TUGAS 1 ::
Tentukan apakah pernyataan (a), (b), dan (c) sesuai dengan kutipan bacaan. Jawab masing-masing dengan ya atau tidak, lalu sertakan kata-kata penentu dari kutipan itu persis seperti tertulis.
(a) Menurut penulis, demokrasi adalah permainan bagi orang-orang yang berakal sehat.
(b) Penulis mendapat cerita tentang masjid kampus sebelum kelompok HTI dibubarkan pemerintah.
(c) Mahasiswa yang ditemui penulis masih berkuliah di kampus tersebut.
TUGAS 2 ::
Jawab pertanyaan berikut berdasarkan kutipan bacaan, dengan menandai setiap jawaban sesuai hurufnya.
(a) Apa yang sedang diusut oleh pihak yang berwajib?
(b) Di kawasan mana contoh negara yang telah disusupi "pion" bisa dilihat?
(c) Siapa yang terutama dipengaruhi melalui metode HTI di masjid kampus?
TUGAS 3 ::
Tulis ulang tanpa perubahan bagian kutipan bacaan mulai dari "Untuk memahaminya penulis" sampai dengan "di masjid itu.".

KUTIPAN BACAAN ::
● ● ●
Akhir-akhir ini di media massa ramai berita tentang penangkapan kelompok yang mengatasnamakan khilafah dan jihad. Tengah diusut pula oleh pihak yang berwajib tentang arus dana yang digunakan oleh mereka untuk kepentingan gerakan atau “dakwah” kelompok ini. Dicurigai pula beberapa sekolah yang terindikasi gerakan khilafah ini. Lalu, bagaimana memahami fenomena ini dalam kerangka masyarakat demokrasi?
Dalam alam demokrasi tentu saja apapun boleh kecuali yang tidak mengikuti aturan hukum dan tata berpikir yang rasional logis. Sebab, demokrasi adalah permainan bagi orang-orang yang berakal sehat. Berakal sehat artinya tidak hanya rasional logis, tapi juga menuntut ke-etis-an, sebuah kualitas yang lebih dalam lagi. Persoalan mengenai orang-orang yang kemudian menjadi berpaham kaku, bahkan ekstrem, tidak hanya membidahkan sesuatu kegiatan tetapi mengkafirkan bahkan memiliki misi politis untuk memecah belah dan menjatuhkan pemerintah, ini tentu saja perlu kita renungi bersama.
Banyak contoh negara yang telah disusupi “pion” semacam ini untuk merusak keutuhan negara tersebut, bisa dilihat di Timur Tengah. Di Indonesia, negeri yang terkenal kaya alam rayanya ini pun tak lepas menjadi sasaran daripada politik global yang memiliki kepentingan tertentu dalam urusan politik, terutama ekonomi.
Untuk memahaminya penulis mengajukan beberapa contoh kecil yang bisa kita pikirkan bersama. Di sebuah kampus negeri (di kota besar), penulis pernah bertemu dengan mahasiswa yang kebetulan sudah keluar dari kampus. Darinya penulis mendapat cerita mengenai masjid di kampus yang dikelola oleh kelompok HTI (cerita ini didapatkan setelah kelompok itu dibubarkan pemerintah). Melalui obrolan panjang lebar dengannya penulis memahami apa yang berlaku di masjid itu.
Metode mereka (HTI) mengajak ngobrol, “diskusi”, hingga akhirnya mengajak ikut kajian-kajian adalah strategi mereka dalam mempengaruhi mahasiswa yang lain (terutama yang baru ke masjid itu). Setelah ikut kajian-kajian tersebut, si mahasiswa itu kemudian menjadi kaku dan mulai menyalah-nyalahkan pemerintah, bahkan lingkungan sekitarnya sendiri yang dianggapnya kurang tepat. Dari sini bisa kita lihat, bahwa yang disasar oleh mereka adalah pikiran si mahasiswa. Dengan dipengaruhi dengan kalimat-kalimat “yang terkesan logis” kemudian mereka menjadi percaya seolah-olah tindakan mereka benar adanya.
● ● ●
DATA TERSEDIA ::
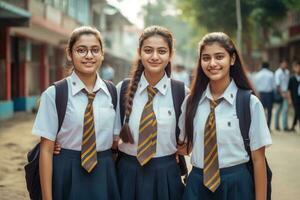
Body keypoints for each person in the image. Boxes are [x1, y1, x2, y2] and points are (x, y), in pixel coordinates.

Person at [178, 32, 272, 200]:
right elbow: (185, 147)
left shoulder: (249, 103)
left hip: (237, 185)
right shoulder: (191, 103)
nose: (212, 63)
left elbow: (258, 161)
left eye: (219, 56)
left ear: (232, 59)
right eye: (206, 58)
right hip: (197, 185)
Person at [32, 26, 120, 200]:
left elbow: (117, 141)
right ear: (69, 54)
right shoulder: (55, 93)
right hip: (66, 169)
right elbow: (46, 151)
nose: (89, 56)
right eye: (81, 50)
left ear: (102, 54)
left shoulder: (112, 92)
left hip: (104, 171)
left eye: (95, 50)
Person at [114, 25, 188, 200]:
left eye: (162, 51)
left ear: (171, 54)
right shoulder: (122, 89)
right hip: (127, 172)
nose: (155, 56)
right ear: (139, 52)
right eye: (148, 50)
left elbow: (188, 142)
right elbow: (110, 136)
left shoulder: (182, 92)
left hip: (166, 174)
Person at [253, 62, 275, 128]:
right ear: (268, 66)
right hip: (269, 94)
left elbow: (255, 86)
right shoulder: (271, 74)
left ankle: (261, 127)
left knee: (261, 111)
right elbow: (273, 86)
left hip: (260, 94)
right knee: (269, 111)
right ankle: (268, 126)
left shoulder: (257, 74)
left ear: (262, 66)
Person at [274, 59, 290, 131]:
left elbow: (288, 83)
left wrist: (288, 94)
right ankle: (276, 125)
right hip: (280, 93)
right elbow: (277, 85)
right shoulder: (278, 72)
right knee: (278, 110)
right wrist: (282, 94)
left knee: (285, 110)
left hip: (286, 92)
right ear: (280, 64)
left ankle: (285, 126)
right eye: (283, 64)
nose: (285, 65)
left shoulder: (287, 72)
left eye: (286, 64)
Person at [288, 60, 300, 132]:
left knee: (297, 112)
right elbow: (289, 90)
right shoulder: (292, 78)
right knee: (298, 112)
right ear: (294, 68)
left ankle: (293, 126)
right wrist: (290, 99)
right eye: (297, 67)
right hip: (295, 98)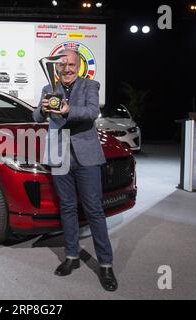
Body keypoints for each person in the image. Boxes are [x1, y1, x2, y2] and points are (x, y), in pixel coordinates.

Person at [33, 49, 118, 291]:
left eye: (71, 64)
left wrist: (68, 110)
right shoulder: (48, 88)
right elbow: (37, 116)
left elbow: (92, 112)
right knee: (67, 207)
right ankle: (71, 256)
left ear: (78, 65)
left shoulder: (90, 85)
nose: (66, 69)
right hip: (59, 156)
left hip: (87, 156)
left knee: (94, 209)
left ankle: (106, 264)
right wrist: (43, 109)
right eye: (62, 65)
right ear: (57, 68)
● ● ●
JAWABAN 1 ::
(a) Ya: "demokrasi adalah permainan bagi orang-orang yang berakal sehat"
(b) Tidak: "cerita ini didapatkan setelah kelompok itu dibubarkan pemerintah"
(c) Tidak: "mahasiswa yang kebetulan sudah keluar dari kampus"

JAWABAN 2 ::
(a) Arus dana yang digunakan kelompok itu untuk kepentingan gerakan atau "dakwah" mereka.
(b) Di Timur Tengah.
(c) Mahasiswa yang lain, terutama yang baru datang ke masjid itu.

JAWABAN 3 ::
Untuk memahaminya penulis mengajukan beberapa contoh kecil yang bisa kita pikirkan bersama. Di sebuah kampus negeri (di kota besar), penulis pernah bertemu dengan mahasiswa yang kebetulan sudah keluar dari kampus. Darinya penulis mendapat cerita mengenai masjid di kampus yang dikelola oleh kelompok HTI (cerita ini didapatkan setelah kelompok itu dibubarkan pemerintah). Melalui obrolan panjang lebar dengannya penulis memahami apa yang berlaku di masjid itu.